Lung cancer (both small cell and non-small cell) is the leading cause of cancer-related death, accounting for about one-quarter of all cancer deaths and more than colorectal, breast, and prostate cancers combined. Non-small cell lung cancer (NSCLC) accounts for about 80% to 85% of lung cancers, according to the American Cancer Society. The three main types of NSCLC are adenocarcinoma, squamous cell carcinoma, and large cell carcinoma. The American Cancer Society’s estimates for lung cancer in the United States for 2017 are: about 222,500 new cases of lung cancer, and about 155,870 deaths from lung cancer. Despite the large number of people afflicted by non-small cell lung cancer, patients remain vastly underserved due to a scarcity of effective treatments. According to statistics published by Cancer Research UK, the five year survival rate for lung cancer patients in England and Wales is less than 10%.

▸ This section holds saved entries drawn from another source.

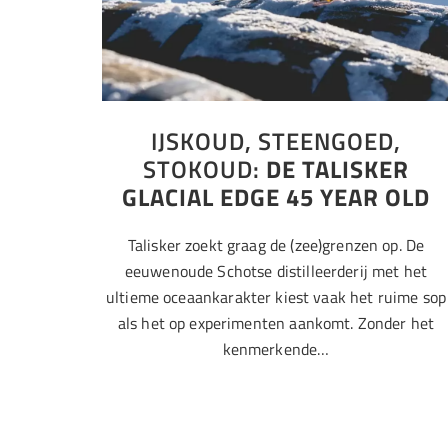
IJSKOUD, STEENGOED,
STOKOUD:
DE TALISKER
GLACIAL EDGE 45 YEAR OLD
Talisker zoekt graag de (zee)grenzen op. De
eeuwenoude Schotse distilleerderij met het
ultieme oceaankarakter kiest vaak het ruime sop
als het op experimenten aankomt. Zonder het
kenmerkende…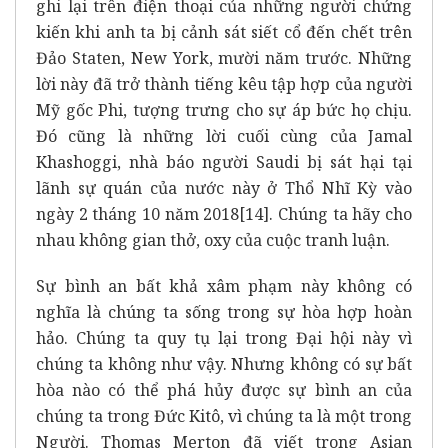
ghi lại trên điện thoại của những người chứng
kiến khi anh ta bị cảnh sát siết cổ đến chết trên
Đảo Staten, New York, mười năm trước. Những
lời này đã trở thành tiếng kêu tập hợp của người
Mỹ gốc Phi, tượng trưng cho sự áp bức họ chịu.
Đó cũng là những lời cuối cùng của Jamal
Khashoggi, nhà báo người Saudi bị sát hại tại
lãnh sự quán của nước này ở Thổ Nhĩ Kỳ vào
ngày 2 tháng 10 năm 2018
[14]
. Chúng ta hãy cho
nhau không gian thở, oxy của cuộc tranh luận.
Sự bình an bất khả xâm phạm này không có
nghĩa là chúng ta sống trong sự hòa hợp hoàn
hảo. Chúng ta quy tụ lại trong Đại hội này vì
chúng ta không như vậy. Nhưng không có sự bất
hòa nào có thể phá hủy được sự bình an của
chúng ta trong Đức Kitô, vì chúng ta là một trong
Người. Thomas Merton đã viết trong Asian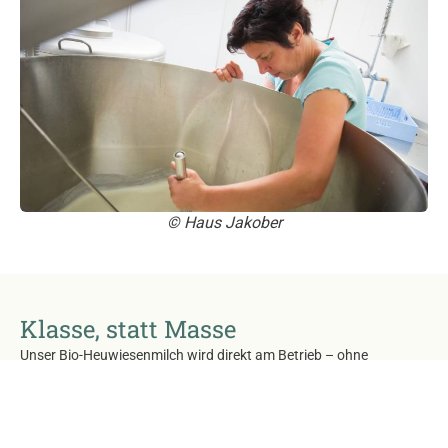
© Haus Jakober
Klasse, statt Masse
Unser Bio-Heuwiesenmilch wird direkt am Betrieb – ohne
Lagerung und Kühlung frisch nach dem Melken, noch kuhwarm –
zusammen mit sehr guter Fütterung unserer Kühe , erhalten wir
so ein sehr gutes Ausgangsprodukt zu Weiterverarbeitung.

As currently designed, the first VAC2 clinical trial will enroll up to 24 subjects into one of two cohorts, depending on the stage of their non-small cell lung cancer. The first cohort will evaluate VAC2 in up to 12 subjects with advanced non-small cell lung cancer. Subjects in this cohort, who carry the major histocompatibility gene, HLA-A2, will receive six weekly injections of VAC2 and will be followed for safety, immune responses to telomerase and overall clinical survival. These survival results will be compared directly to a control group who meet all of the other inclusion/exclusion criteria but do not possess the HLA-A2 gene. Assuming safety is demonstrated in the first cohort, enrolment will advance to a second cohort. In the second cohort, early stage subjects who have had successful resection of their tumour with no evidence of metastasis will be enrolled. Up to 12 subjects in this second cohort who carry the major histocompatibility allele HLA-A2 will receive six, weekly injections of VAC2 and will be followed for safety, immune responses to telomerase, overall clinical survival and time to relapse. These survival results will again be compared directly to a control group who meet all of the inclusion/exclusion criteria of cohort 2 but are not HLA-A2+. Subjects will be followed for one year for immune response to telomerase and for 2 years for the survival endpoints. The supply of VAC2 to be used in this trial is being manufactured by Cancer Research UK’s Biotherapeutics Development Unit. Asterias and Cancer Research UK are exploring the combination of VAC2 with an immune pathway inhibitor.